PASSAGE FOR REVIEW
[Start of Attachment]

According to TheKnot.com and WeddingChannel.com’s Real Weddings Study, the average length of an engagement is 13.8 months. And 7% of people surveyed said they were engaged for more than two years.

“What’s happening with this movie, and our modern world, we’re saying we are going to define engagements differently,” Fisher said. “We’re no longer defining it as a concrete steppingstone to marriage. We’re defining it as a more solid relationship of living together.”

As Yvette said, “If it’s not broke, don’t fix it.”

“We’re in a loving, committed, happy relationship,” she said. “The only pressure I feel is from outside sources. From friends saying, ‘Well, when are you going to get married?’ And also our parents. My parents would really love it because I’m their only daughter.”

Yvette said she used to tell people she’d eventually get married to make them feel comfortable.

“I just never had this strong urge to be Mrs. So-and-So,” she said. “I mean, I have the ring and everything, and to me that’s really special. … We do, by all accounts, live like a married couple.”

Just as some people view getting engaged differently in 2012 than they did a mere decade ago, living together is now regarded as a permanent state for many couples.

According to the 2010 census, the unmarried partner population numbered 7.7 million, up 41% since 2000.

“We don’t have to be married to enjoy many of the benefits that traditionally were exclusive to marriage,” said Susan Brown, co-director of the National Center for Family and Marriage Research at Bowling Green State University in Ohio. “Cohabiting for example … sexual partnerships. Sharing of a household. Having children.”

That’s one reason the average age of first marriage is the highest it’s ever been, Brown added.

According to the U.S. Census Bureau, the estimated median age at first marriage in 2011 was 28.7 for men and 26.5 for women, compared with 26.8 and 25.1, respectively, in 2000. Marriage is also on the decline – 54.1% of adults were married in 2010 as opposed to 57.3% who were married in 2000.

“(A couple) may never want to marry, but they may want to tell the world, ‘This is a solid relationship,’ ” Fisher said. “Definitions are changing.”

But not all couples are content in a state of engaged bliss. Saving money for the wedding, moving to a new city or starting a new job are all factors that might delay a walk down the aisle.

[End of Attachment]

TASK OBJECTIVE
Resume the article on long engagements and cohabitation, picking up right after its final sentence about factors that delay a wedding. The entries that follow are separate material and are not part of the article on long engagements.

AVAILABLE DATA
[Start of Attachment]

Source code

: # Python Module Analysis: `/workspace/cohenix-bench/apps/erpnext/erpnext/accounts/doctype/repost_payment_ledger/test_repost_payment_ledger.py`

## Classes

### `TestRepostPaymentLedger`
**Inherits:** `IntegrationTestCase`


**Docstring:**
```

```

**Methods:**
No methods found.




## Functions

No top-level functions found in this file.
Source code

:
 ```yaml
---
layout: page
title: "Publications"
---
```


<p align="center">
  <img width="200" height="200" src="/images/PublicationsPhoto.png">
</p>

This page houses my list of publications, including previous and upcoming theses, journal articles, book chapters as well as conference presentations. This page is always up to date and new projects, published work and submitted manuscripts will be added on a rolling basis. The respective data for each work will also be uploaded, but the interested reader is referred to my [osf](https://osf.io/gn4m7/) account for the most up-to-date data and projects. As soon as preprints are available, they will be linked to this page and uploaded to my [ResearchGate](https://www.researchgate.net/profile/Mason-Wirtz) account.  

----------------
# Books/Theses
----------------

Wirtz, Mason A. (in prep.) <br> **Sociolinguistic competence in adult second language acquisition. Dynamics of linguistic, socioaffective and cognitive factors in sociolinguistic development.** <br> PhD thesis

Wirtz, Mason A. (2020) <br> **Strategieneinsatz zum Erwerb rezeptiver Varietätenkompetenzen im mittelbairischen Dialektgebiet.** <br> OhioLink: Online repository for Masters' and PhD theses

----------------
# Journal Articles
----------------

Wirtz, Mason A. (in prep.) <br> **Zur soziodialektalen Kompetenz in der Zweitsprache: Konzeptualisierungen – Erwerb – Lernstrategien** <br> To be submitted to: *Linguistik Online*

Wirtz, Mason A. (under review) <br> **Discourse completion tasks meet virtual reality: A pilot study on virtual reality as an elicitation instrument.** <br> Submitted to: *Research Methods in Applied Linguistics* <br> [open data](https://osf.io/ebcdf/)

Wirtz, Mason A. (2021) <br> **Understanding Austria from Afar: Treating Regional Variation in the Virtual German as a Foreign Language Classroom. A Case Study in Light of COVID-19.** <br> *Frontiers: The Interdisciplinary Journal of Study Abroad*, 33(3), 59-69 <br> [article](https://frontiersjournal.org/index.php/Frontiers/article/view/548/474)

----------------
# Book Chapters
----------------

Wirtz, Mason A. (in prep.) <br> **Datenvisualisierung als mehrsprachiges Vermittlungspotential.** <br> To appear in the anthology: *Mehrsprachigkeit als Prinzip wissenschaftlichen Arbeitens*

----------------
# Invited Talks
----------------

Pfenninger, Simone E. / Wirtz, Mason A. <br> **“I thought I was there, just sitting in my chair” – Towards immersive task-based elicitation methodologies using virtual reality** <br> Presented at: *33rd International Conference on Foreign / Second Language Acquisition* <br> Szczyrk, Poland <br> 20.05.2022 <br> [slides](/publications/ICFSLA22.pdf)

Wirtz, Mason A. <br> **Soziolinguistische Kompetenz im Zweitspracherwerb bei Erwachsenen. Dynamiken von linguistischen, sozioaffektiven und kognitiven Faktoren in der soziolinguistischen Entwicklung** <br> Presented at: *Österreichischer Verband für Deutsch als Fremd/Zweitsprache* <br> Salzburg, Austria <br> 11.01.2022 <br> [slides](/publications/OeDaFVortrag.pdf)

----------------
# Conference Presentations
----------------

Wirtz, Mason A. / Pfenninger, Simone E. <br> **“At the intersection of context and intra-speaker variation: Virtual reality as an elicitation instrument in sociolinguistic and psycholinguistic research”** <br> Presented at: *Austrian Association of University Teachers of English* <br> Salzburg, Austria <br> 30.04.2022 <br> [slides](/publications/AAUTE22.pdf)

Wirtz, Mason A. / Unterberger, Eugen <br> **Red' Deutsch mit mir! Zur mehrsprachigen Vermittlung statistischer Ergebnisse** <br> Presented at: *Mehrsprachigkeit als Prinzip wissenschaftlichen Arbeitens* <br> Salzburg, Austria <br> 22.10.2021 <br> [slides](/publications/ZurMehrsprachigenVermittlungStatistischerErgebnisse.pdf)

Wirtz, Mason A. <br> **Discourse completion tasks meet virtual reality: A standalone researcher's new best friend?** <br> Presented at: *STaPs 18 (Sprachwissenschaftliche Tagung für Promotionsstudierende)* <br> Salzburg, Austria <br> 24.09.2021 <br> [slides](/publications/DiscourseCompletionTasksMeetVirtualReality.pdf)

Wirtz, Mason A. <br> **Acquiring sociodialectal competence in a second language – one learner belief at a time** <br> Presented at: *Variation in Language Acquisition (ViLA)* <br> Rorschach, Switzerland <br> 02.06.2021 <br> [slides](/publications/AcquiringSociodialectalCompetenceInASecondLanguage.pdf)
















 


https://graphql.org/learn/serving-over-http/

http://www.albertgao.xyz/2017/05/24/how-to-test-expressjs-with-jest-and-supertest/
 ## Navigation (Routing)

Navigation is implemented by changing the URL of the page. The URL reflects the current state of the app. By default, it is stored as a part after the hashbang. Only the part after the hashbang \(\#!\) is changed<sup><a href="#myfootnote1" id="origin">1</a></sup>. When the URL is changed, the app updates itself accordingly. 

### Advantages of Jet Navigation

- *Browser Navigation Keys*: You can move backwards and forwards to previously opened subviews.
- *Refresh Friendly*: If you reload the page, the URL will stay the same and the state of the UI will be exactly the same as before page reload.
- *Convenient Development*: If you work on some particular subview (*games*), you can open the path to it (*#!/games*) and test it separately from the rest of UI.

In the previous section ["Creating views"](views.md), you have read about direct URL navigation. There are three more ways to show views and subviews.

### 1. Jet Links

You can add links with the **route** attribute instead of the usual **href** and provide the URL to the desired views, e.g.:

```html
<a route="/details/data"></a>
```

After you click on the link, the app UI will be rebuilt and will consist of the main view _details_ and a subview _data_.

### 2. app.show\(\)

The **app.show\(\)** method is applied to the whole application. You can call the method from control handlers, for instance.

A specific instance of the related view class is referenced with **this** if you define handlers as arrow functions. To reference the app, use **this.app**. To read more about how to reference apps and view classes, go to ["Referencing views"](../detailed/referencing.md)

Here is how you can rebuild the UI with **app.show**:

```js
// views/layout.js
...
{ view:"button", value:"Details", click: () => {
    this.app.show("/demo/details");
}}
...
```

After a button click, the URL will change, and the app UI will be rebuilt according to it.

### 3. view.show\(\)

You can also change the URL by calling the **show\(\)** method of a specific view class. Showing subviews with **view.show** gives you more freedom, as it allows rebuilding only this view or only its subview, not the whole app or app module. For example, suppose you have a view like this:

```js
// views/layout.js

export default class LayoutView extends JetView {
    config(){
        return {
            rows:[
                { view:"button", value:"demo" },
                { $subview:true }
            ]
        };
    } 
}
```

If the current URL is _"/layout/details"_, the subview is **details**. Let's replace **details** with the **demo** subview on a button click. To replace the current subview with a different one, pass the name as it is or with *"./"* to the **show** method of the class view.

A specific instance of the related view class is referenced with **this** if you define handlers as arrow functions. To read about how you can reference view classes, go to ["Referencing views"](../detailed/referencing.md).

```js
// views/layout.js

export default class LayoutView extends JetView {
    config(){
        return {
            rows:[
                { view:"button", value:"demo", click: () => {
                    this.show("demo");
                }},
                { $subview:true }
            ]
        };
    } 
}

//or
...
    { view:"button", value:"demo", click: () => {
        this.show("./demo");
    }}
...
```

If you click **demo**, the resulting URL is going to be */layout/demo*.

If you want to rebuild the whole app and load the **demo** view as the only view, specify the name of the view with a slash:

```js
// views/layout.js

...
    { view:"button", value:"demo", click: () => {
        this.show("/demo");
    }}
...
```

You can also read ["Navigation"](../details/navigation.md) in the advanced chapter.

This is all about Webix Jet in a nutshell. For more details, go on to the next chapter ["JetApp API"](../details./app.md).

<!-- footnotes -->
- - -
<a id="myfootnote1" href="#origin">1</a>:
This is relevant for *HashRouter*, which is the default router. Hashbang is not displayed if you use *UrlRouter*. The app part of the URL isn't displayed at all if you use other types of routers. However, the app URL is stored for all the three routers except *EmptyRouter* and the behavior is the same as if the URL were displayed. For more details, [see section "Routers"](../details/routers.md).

[End of Attachment]

RESULT FOR THIS TASK
More couples are paying for their own weddings, said Anja Winikka, the site editor of WeddingChannel.com. “What’s a few more months for the dress you want or the venue you want? Don’t go into debt over your wedding,” she added.

“From a wedding planning perspective, 12 months is kind of the magic number,” Winikka said. She even recommends that brides choose their dresses up to eight months in advance if they want the “bridal salon experience.”

Brianna Smith, 24, and Daniel Neenan, 27, who will have been engaged for one year on May 30, plan to tie the knot on May 26, 2013. The couple started dating in January 2009.

The Long Island-based pair’s two-year engagement wasn’t so much about a perfect season or venue. Rather, it was about saving money for the big day.

“I personally like having a longer time (to plan) so I don’t have to stress about everything. We wanted to enjoy our engagement,” Smith said, adding that she and her fiancé didn’t plan anything the first few months they were engaged.

“My parents dated for six months, and six months later they were married, which I think is ridiculous right now,” Smith said. “Longer engagements are the new thing.”

Fisher said, “We live in a time where you can do it the way you feel comfortable doing it. There are some people who want to make a deep, long-term promise to each other, which is an engagement, and marry 10 years from now.”

The redefinition of the term “engagement” is creating a new frontier for longtime committed couples. “The day is going to come when we look back at somebody who instantly married and wonder why,” Fisher said.